While an algebraic definition of strict ∞-categories is comparatively straightforward, algebraic definitions of fully weak $\omega$-categories (aka $\infty$-categories) are difficult to work with (although some definitions exist, such as those of Batanin?, Trimble, Leinster, and Penon).
However, just like strict $\omega$-categories have a simplicial nerve – a complicial set – induced by the orientals, and just like the category of strict $\omega$-categories is equivalent to the category of complicial sets, one expects that every weak $\omega$-category naturally has a simplicial nerve and that the theory of algebraically defined weak $\omega$-categories is equivalent to the theory of the simplicial sets that arise as their nerves. In fact, one can hope that the theory is simpler in the weak case: complicial sets are simplicial sets equipped with extra structure (a stratification representing the chosen ‘strict’ composites), while in the nerve of a weak $\omega$-category this structure might be reducible to a property.
In the context of simplicial models for weak $\omega$-categories the goal is to characterize those simplicial sets (or stratified simplicial sets) which should arise as nerves of algebraically defined weak $\omega$-categories and thus provide a geometric definition of higher category generalizing the familiar simplicial description of $\omega$-groupoids as Kan complexes and of $(\omega,1)$-categories as quasi-categories to general higher categories.
In effect, the goal is to define a weak $\omega$-category to be a certain sort of (stratified) simplicial set. One could then hope to prove that these are precisely the nerves of weak $\omega$-categories defined in some other way.
To distinguish the study of weak $\omega$-categories in terms of their presumed nerves from the study of their would-be algebraic descriptions people speak of simplicial weak ∞-categories, see in particular the articles by Dominic Verity referenced below. One should just beware that in this context simplicial weak ∞-category? is not meant as simplicial object in the category of weak $\omega$-categories.
This program was originally begun by Ross Street and has been carried forward by Dominic Verity with the theory of weak complicial sets. It is expected that the (nerves of) weak $\omega$-categories will be weak complicial sets satisfying an extra “saturation” condition ensuring that “every equivalence is thin.”

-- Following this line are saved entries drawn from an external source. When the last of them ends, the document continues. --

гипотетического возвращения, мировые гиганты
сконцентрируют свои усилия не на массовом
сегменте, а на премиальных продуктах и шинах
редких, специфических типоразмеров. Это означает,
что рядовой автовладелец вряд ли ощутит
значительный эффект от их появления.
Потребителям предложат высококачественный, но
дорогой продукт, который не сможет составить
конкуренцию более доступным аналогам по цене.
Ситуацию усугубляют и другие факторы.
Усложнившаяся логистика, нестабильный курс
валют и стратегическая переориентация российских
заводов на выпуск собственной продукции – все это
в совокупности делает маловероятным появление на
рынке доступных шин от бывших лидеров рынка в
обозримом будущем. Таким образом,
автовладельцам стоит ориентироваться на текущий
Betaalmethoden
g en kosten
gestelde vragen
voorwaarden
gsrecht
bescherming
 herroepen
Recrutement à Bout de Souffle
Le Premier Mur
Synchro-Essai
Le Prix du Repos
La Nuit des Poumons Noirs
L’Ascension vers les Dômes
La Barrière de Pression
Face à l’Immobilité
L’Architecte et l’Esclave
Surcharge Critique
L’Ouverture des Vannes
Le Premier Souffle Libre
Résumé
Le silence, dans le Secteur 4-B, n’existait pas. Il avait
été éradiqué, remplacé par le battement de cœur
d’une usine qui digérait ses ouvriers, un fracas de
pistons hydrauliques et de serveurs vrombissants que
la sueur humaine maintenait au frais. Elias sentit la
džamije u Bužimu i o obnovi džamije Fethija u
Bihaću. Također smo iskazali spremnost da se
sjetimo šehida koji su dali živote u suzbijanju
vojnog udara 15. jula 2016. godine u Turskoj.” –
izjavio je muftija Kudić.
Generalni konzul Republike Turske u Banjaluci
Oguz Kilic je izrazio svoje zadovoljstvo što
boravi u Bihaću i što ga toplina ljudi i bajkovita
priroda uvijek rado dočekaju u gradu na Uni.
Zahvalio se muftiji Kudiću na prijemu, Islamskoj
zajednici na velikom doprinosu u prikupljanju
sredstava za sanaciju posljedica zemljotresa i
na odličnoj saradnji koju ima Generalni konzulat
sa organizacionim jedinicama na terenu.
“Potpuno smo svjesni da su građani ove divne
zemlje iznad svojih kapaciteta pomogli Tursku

Dominic Verity, Weak complicial sets, a simplicial weak omega-category theory. Part I: basic homotopy theory (arXiv)
Dominic Verity, Weak complicial sets, a simplicial weak omega-category theory. Part II: nerves of complicial Gray-categories (pdf)

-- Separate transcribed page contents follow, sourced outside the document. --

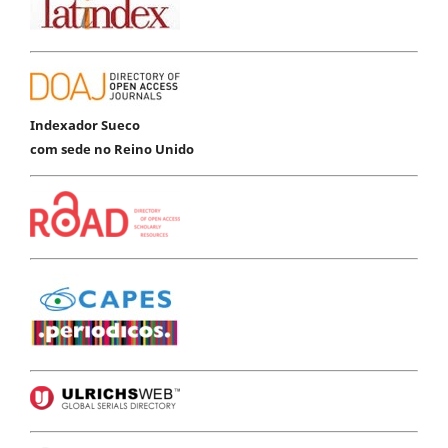
Indexador Sueco
com sede no Reino Unido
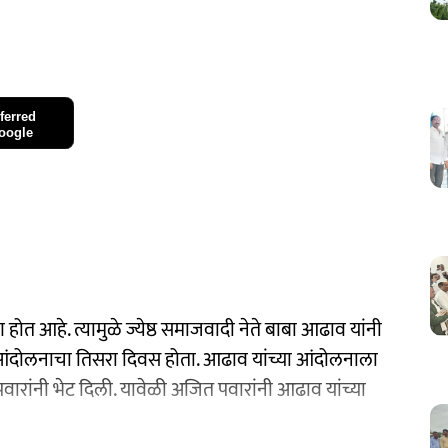
ferred
oogle
होत आहे. त्यामुळे ज्येष्ठ समाजवादी नेते बाबा आढाव यांनी
ा आंदोलनाचा तिसरा दिवस होता. आढाव यांच्या आंदोलनाला
वारांनी भेट दिली. यावेळी अजित पवारांनी आढाव यांच्या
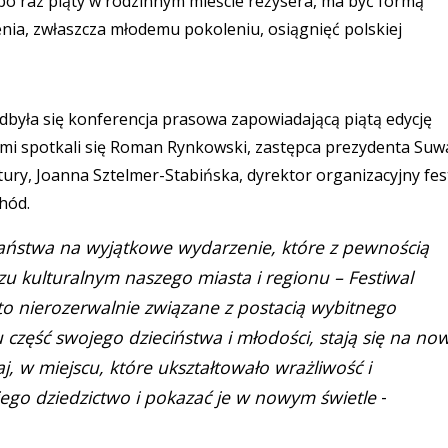
 po raz piąty w rodzinnym mieście reżysera, ma być formą
enia, zwłaszcza młodemu pokoleniu, osiągnięć polskiej
dbyła się konferencja prasowa zapowiadającą piątą edycję
 spotkali się Roman Rynkowski, zastępca prezydenta Suwa
ury, Joanna Sztelmer-Stabińska, dyrektor organizacyjny fes
chód.
aństwa na wyjątkowe wydarzenie, które z pewnością
zu kulturalnym naszego miasta i regionu – Festiwal
to nierozerwalnie związane z postacią wybitnego
u część swojego dzieciństwa i młodości, stają się na no
aj, w miejscu, które ukształtowało wrażliwość i
jego dziedzictwo i pokazać je w nowym świetle
-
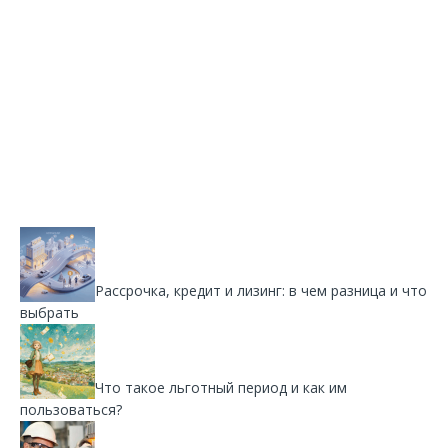
Рассрочка, кредит и лизинг: в чем разница и что
выбрать
Что такое льготный период и как им
пользоваться?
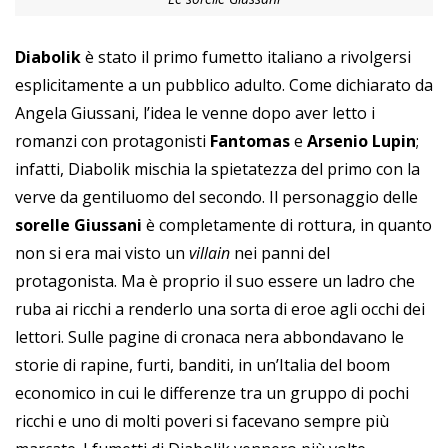
Diabolik
è stato il primo fumetto italiano a rivolgersi
esplicitamente a un pubblico adulto. Come dichiarato da
Angela Giussani, l’idea le venne dopo aver letto i
romanzi con protagonisti
Fantomas
e
Arsenio Lupin
;
infatti, Diabolik mischia la spietatezza del primo con la
verve da gentiluomo del secondo. Il personaggio delle
sorelle Giussani
è completamente di rottura, in quanto
non si era mai visto un
villain
nei panni del
protagonista. Ma è proprio il suo essere un ladro che
ruba ai ricchi a renderlo una sorta di eroe agli occhi dei
lettori. Sulle pagine di cronaca nera abbondavano le
storie di rapine, furti, banditi, in un’Italia del boom
economico in cui le differenze tra un gruppo di pochi
ricchi e uno di molti poveri si facevano sempre più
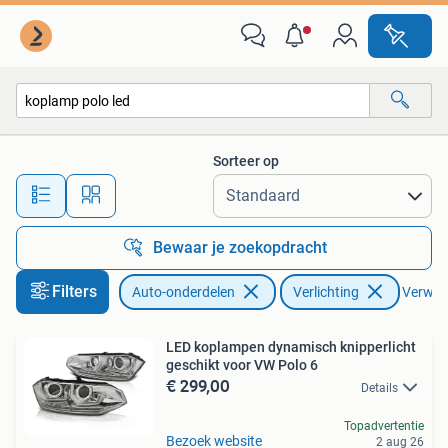
Verlichting
Sorteer op
Alle afstanden…
Bewaar je zoekopdracht
Filters
Auto-onderdelen
Verlichting
Verwijde
LED koplampen dynamisch knipperlicht
geschikt voor VW Polo 6
€ 299,00
Details
Topadvertentie
Bezoek website
2 aug 26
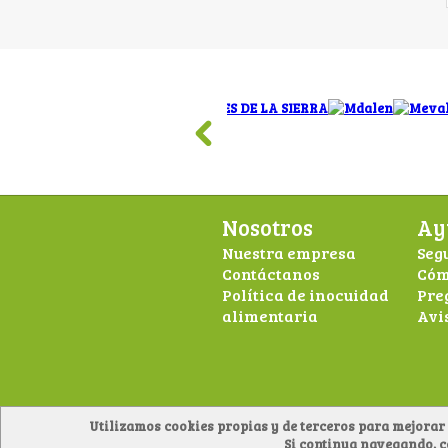
Nosotros
Ay
Nuestra empresa
Seg
Contáctanos
Cóm
Política de inocuidad
Pre
alimentaria
Avi
Utilizamos cookies propias y de terceros para mejorar 
Si continua navegando,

Discussion on a previous version of this entry:
Mike: This term is kind of unfortunate; simplicial weak $\omega$-category could also mean a simplicial object in weak $\omega$-categories. I don’t suppose we can do anything about that?
Urs: my impression is that what Dominic Verity mainly wants to express with the term is “simplicial model for weak $\omega$-category”. Maybe we could/should use a longer phrase like that?
Mike: That would make me happier.
Urs: okay, I changed it. Let me know if this is good now.
Toby: But what about ‘globular $\omega$-category’ and things like that? Doesn't ‘simplicial $\omega$-category’ fit right into that framework? This page title sounds like an entire framework for defining $\omega$-category rather than a single $\omega$-category simplicially defined.
Urs: i am open to suggestions – but notice that it does indeed seem to me that Dominic Verity wants to express “an entire framework for defining $\omega$-category”, namely the framework where one skips over the attempt to define $\omega$-categories and instead tries to find a characterization of what should be their nerves.
Toby: OK, that fits in with most of what's written here, but not the beginning
Simplicial models for weak $\omega$-categories – sometimes called simplicial weak ∞-categories – are [] Maybe that was just poorly written, but it threw me off. Should it be A simplicial model for weak $\omega$-categories – which are then sometimes called simplicial weak ∞-categories? – is [] or even A simplicial model for weak $\omega$-categories is [] and only later mention simplicial weak ∞-categories??
Mike: You’re right that ‘simplicial $\omega$-category’ it fits into ‘globular $\omega$-category’ and ‘opetopic $\omega$-category’ and so on. It seems more problematic in this case, though, since simplicial objects of random categories are a good deal more prevalent than globular ones and opetopic ones. But perhaps I should just live with it.
Urs: I have now expanded the entry text on this point, trying to make very clear to the reader what’s going on here.
Toby: Thanks, that's much clearer. And if Verity's definition is at weak complicial set, then we may not really need anything at simplicial weak ∞-category?, so no need to offend Mike's sensibilities (^_^) either.